Indy animal education group Animalia announces plans to close, cites financial difficulty
INDIANAPOLIS, Ind. — A group that’s spent the last decade providing animal education programs in central Indiana announced last week that it would have to shut down.
Animalia will close its animal care facility and end its education outreach programs, which primarily served central to western Indiana from Indianapolis to Lafayette.

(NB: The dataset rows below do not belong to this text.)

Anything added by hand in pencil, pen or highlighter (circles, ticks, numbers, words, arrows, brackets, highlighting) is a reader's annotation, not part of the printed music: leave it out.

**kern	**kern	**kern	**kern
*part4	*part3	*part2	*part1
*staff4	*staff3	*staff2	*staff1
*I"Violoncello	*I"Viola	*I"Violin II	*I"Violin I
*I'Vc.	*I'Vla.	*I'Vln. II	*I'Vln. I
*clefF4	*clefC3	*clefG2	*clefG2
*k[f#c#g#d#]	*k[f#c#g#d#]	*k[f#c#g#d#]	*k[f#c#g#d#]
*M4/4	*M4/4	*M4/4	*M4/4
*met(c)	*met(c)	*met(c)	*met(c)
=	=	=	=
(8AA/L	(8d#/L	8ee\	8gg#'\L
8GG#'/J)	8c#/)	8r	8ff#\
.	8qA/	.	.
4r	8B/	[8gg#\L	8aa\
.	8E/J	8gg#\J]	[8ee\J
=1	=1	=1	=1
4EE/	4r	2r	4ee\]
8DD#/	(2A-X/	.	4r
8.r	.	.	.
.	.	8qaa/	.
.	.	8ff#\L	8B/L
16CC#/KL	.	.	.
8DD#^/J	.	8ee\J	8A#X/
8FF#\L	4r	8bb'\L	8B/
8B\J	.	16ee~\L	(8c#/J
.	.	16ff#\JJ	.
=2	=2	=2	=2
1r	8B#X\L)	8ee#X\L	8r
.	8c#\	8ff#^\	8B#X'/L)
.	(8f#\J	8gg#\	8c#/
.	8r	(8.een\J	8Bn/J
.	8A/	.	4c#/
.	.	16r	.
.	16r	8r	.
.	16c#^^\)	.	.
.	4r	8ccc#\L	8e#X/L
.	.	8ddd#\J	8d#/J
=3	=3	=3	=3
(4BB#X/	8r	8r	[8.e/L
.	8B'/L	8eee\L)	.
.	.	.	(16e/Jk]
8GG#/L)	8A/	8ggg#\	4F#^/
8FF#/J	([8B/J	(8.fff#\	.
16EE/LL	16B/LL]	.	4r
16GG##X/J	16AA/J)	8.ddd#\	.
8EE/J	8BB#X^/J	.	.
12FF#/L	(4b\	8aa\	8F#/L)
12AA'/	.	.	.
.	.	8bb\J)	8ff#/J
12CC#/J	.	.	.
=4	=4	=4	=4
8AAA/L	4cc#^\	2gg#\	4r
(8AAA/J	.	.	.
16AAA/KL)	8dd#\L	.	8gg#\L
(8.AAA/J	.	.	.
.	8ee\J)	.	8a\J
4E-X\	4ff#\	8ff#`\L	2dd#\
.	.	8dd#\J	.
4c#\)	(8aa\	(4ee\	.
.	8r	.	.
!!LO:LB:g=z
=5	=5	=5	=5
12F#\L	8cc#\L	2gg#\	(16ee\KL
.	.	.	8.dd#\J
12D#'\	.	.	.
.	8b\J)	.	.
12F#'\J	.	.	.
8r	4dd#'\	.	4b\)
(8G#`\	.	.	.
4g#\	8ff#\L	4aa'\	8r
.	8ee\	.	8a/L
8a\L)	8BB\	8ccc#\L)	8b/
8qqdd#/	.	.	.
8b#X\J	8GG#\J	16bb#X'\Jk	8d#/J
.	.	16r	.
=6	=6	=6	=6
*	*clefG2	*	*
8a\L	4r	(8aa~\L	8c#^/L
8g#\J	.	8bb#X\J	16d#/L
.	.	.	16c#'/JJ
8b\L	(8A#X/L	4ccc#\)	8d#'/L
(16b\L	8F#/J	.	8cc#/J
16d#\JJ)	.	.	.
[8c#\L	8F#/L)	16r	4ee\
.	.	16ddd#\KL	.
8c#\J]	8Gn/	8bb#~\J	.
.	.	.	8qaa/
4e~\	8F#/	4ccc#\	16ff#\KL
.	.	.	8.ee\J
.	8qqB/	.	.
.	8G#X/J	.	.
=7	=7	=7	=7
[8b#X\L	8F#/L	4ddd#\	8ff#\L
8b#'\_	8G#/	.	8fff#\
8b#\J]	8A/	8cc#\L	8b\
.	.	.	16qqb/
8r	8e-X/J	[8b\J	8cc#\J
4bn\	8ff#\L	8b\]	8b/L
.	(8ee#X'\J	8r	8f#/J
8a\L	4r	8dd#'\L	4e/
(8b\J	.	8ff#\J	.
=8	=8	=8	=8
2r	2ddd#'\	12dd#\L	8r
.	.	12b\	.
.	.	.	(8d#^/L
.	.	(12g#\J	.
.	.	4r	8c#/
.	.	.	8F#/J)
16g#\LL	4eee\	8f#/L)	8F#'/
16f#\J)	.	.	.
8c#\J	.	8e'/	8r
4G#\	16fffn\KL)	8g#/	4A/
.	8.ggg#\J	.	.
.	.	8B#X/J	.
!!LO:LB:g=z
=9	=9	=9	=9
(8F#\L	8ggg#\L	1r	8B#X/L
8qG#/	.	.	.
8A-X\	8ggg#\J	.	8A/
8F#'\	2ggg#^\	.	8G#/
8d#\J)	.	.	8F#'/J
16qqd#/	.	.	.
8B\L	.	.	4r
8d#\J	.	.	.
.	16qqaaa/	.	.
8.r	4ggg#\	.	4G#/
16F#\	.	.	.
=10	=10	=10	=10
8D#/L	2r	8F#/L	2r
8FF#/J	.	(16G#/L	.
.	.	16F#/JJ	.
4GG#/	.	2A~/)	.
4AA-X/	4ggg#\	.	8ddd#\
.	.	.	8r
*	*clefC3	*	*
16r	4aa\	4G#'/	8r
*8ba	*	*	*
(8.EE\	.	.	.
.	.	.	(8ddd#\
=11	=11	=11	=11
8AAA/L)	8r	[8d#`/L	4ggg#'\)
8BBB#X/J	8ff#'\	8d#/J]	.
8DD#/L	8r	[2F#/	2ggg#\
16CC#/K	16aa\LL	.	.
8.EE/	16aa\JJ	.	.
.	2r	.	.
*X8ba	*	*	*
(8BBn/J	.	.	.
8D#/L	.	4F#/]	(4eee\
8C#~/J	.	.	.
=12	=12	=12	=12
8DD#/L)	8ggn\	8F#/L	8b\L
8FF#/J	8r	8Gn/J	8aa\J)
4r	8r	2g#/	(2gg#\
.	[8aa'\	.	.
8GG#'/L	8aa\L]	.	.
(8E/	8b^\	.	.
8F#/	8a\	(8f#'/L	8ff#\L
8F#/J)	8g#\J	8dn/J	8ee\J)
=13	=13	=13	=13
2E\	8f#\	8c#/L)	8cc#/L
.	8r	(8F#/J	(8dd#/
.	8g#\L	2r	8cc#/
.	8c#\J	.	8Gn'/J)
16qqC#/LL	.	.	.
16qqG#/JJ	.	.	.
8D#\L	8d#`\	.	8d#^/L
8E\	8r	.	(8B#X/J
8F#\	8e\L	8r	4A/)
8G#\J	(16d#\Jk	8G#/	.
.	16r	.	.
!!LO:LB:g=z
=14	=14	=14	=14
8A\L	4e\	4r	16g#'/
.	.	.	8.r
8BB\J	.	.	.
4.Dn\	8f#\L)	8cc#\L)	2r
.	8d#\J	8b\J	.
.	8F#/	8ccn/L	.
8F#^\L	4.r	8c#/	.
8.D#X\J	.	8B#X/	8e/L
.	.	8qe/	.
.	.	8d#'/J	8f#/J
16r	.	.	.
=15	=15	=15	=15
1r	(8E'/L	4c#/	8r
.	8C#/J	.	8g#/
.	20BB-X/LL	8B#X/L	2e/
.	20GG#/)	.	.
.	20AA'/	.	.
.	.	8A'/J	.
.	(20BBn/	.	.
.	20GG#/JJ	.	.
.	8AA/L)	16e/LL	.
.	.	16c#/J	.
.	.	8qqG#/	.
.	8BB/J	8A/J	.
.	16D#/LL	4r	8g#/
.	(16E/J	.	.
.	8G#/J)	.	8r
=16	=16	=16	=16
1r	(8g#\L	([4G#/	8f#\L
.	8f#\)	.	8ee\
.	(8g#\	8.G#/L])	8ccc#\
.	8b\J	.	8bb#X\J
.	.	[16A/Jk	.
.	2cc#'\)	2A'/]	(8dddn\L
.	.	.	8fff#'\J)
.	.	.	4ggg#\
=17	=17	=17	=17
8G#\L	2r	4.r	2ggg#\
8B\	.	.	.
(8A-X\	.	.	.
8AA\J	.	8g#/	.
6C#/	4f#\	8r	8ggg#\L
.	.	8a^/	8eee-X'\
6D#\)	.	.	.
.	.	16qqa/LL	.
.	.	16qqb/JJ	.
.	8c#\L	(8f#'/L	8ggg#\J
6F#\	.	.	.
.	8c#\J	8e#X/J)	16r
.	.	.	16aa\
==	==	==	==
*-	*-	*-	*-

In a letter written on Oct. 27, Zoologist and Executive Director Joel Vanderbush said 2016 was a financially difficult year for the nonprofit group, which depended heavily on grants, partnerships and program fees to keep going.
4 Fast Facts
- Animalia announces plans to close animal care facility and end education outreach programs
- The group’s executive director says 2016 was financially difficult
- Group depended on grants and partnerships for funding
- It will hold its last program on Nov. 19
Vanderbrush said the loss of grants and lack of spring programming led to an “irrecoverable loss” for the group. As a result, the board of directors decided that closing down was the only option.
The group took care of 130 animals from 64 different species. The majority of those animals—107—have already been placed with zoos and the group is confident it will find homes for the rest. Vanderbush said Animalia provided 3,000 animal education programs for nearly a quarter-million people in its 10 years.
Vanderbush thanked everyone who’s supported Animalia over the years and said the group would remain active on social media. While it won’t have a physical presence, Animalia will continue to bring awareness about conservation and solicit donations for animal groups.
“I personally have taken great pride in helping a generation of people create value for animals and nature while at the same time being able to pursue this dream of mine that was Animalia,” Vanderbush wrote.
Animalia will hold its last educational program on Nov. 19 at Central Library downtown from 10 a.m. to noon. The animal care facility will close by Thanksgiving.
The group is still accepting donations to help with animal travel costs and another costs related to deconstruction and site repair.